- Aim of the exercise:
Copying exactly, give the lines in the material below from the one with "Tostado medio" to the one with "20. Juli 2010 (LG Hannover)", ends included, and nothing besides.

◇ ◇ ◇ ◇ ◇ ◇ ◇

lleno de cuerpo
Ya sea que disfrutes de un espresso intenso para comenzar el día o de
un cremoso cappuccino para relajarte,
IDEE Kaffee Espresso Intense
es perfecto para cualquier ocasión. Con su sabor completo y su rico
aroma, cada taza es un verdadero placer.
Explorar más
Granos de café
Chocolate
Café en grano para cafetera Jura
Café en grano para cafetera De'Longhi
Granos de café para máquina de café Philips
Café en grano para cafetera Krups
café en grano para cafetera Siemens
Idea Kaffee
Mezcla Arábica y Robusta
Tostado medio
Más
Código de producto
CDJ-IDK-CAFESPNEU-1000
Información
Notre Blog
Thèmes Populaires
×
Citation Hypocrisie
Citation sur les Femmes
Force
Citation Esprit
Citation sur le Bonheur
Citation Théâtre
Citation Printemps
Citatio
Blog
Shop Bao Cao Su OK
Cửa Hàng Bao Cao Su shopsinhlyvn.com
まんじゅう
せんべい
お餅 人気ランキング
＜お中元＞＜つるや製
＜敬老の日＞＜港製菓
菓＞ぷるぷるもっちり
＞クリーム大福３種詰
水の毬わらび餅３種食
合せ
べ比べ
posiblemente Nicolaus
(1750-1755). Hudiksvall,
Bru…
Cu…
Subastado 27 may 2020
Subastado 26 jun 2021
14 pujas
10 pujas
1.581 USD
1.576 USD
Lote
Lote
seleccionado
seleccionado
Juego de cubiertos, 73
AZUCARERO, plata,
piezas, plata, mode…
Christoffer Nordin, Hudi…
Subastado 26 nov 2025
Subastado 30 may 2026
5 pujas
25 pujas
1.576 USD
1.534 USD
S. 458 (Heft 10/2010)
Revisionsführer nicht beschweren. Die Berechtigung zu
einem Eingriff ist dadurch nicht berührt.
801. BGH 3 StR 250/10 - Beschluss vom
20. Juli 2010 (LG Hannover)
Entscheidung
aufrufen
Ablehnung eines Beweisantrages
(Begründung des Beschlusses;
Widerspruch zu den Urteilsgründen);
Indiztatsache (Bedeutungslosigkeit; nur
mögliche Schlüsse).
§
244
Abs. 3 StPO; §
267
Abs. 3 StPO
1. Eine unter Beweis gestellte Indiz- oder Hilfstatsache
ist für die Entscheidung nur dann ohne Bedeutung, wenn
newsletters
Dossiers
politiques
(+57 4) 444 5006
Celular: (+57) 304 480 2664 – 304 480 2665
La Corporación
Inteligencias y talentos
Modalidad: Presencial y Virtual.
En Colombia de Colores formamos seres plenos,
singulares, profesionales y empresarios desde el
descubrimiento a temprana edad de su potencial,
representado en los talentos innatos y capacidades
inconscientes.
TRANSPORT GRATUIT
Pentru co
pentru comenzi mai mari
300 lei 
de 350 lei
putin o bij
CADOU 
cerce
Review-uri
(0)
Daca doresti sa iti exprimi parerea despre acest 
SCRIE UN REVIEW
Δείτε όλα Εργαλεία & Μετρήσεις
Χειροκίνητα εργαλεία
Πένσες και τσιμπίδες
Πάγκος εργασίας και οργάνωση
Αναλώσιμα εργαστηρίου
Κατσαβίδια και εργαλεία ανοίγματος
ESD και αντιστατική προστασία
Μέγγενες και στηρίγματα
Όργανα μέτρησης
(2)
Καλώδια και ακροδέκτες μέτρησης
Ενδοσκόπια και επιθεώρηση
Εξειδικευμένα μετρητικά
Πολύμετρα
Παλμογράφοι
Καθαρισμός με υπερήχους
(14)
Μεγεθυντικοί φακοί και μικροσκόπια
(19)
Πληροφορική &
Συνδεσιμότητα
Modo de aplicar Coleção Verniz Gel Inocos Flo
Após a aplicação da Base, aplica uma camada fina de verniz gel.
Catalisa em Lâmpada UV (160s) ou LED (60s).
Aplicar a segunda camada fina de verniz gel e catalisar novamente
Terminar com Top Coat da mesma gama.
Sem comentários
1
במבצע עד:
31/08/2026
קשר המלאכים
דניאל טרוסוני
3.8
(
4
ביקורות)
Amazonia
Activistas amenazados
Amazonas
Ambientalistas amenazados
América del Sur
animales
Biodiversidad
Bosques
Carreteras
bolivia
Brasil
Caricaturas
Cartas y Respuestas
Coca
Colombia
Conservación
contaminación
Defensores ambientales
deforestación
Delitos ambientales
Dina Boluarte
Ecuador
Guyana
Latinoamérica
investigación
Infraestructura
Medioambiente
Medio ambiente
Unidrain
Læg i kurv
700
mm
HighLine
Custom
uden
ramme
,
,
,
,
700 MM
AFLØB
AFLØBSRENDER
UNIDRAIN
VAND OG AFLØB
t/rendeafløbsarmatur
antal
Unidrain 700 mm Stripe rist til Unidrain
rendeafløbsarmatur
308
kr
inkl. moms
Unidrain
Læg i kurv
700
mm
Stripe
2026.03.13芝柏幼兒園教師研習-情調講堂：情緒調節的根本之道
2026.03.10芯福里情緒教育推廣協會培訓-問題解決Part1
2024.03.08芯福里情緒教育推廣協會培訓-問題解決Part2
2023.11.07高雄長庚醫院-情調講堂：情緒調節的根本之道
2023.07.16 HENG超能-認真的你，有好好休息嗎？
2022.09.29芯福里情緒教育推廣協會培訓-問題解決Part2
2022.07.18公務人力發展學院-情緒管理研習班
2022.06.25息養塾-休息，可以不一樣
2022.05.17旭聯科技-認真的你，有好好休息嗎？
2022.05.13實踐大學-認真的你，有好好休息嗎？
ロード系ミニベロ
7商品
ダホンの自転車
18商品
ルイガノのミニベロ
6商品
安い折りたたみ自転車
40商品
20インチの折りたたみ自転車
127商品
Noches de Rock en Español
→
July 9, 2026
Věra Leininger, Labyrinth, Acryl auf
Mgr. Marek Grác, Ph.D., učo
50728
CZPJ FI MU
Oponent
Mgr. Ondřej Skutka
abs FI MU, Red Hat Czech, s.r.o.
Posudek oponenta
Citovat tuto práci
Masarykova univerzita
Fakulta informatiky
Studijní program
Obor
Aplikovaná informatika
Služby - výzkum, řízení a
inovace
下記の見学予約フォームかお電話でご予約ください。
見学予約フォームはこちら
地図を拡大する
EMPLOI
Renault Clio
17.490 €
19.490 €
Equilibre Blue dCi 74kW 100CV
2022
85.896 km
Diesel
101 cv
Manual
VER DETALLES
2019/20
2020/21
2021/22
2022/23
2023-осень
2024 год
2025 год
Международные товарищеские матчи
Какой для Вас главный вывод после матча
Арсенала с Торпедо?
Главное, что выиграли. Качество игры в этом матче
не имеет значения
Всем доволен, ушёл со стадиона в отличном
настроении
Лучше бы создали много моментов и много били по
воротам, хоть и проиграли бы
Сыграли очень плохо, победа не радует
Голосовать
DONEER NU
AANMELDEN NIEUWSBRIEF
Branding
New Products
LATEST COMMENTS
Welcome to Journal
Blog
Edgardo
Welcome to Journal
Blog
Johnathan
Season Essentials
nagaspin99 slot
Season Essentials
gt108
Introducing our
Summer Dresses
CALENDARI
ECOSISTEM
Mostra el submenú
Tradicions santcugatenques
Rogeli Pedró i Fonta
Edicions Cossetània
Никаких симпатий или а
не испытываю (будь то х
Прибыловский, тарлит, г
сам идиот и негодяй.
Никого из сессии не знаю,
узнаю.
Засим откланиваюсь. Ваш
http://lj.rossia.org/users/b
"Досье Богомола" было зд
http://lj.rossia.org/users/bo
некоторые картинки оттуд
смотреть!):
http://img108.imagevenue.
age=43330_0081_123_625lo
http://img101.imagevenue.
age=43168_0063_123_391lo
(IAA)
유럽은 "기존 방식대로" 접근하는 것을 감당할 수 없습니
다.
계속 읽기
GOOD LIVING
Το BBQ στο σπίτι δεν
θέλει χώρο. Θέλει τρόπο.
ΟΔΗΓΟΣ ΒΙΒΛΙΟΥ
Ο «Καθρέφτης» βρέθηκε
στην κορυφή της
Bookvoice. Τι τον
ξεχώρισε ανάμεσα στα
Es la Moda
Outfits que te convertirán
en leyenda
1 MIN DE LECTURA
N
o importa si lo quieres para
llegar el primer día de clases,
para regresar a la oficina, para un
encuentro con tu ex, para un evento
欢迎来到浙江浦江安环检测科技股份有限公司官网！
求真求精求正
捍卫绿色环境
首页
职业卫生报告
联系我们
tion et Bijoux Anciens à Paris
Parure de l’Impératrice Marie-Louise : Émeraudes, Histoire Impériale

◇ ◇ ◇ ◇ ◇ ◇ ◇

- Response:
Tostado medio
Más
Código de producto
CDJ-IDK-CAFESPNEU-1000
Información
Notre Blog
Thèmes Populaires
×
Citation Hypocrisie
Citation sur les Femmes
Force
Citation Esprit
Citation sur le Bonheur
Citation Théâtre
Citation Printemps
Citatio
Blog
Shop Bao Cao Su OK
Cửa Hàng Bao Cao Su shopsinhlyvn.com
まんじゅう
せんべい
お餅 人気ランキング
＜お中元＞＜つるや製
＜敬老の日＞＜港製菓
菓＞ぷるぷるもっちり
＞クリーム大福３種詰
水の毬わらび餅３種食
合せ
べ比べ
posiblemente Nicolaus
(1750-1755). Hudiksvall,
Bru…
Cu…
Subastado 27 may 2020
Subastado 26 jun 2021
14 pujas
10 pujas
1.581 USD
1.576 USD
Lote
Lote
seleccionado
seleccionado
Juego de cubiertos, 73
AZUCARERO, plata,
piezas, plata, mode…
Christoffer Nordin, Hudi…
Subastado 26 nov 2025
Subastado 30 may 2026
5 pujas
25 pujas
1.576 USD
1.534 USD
S. 458 (Heft 10/2010)
Revisionsführer nicht beschweren. Die Berechtigung zu
einem Eingriff ist dadurch nicht berührt.
801. BGH 3 StR 250/10 - Beschluss vom
20. Juli 2010 (LG Hannover)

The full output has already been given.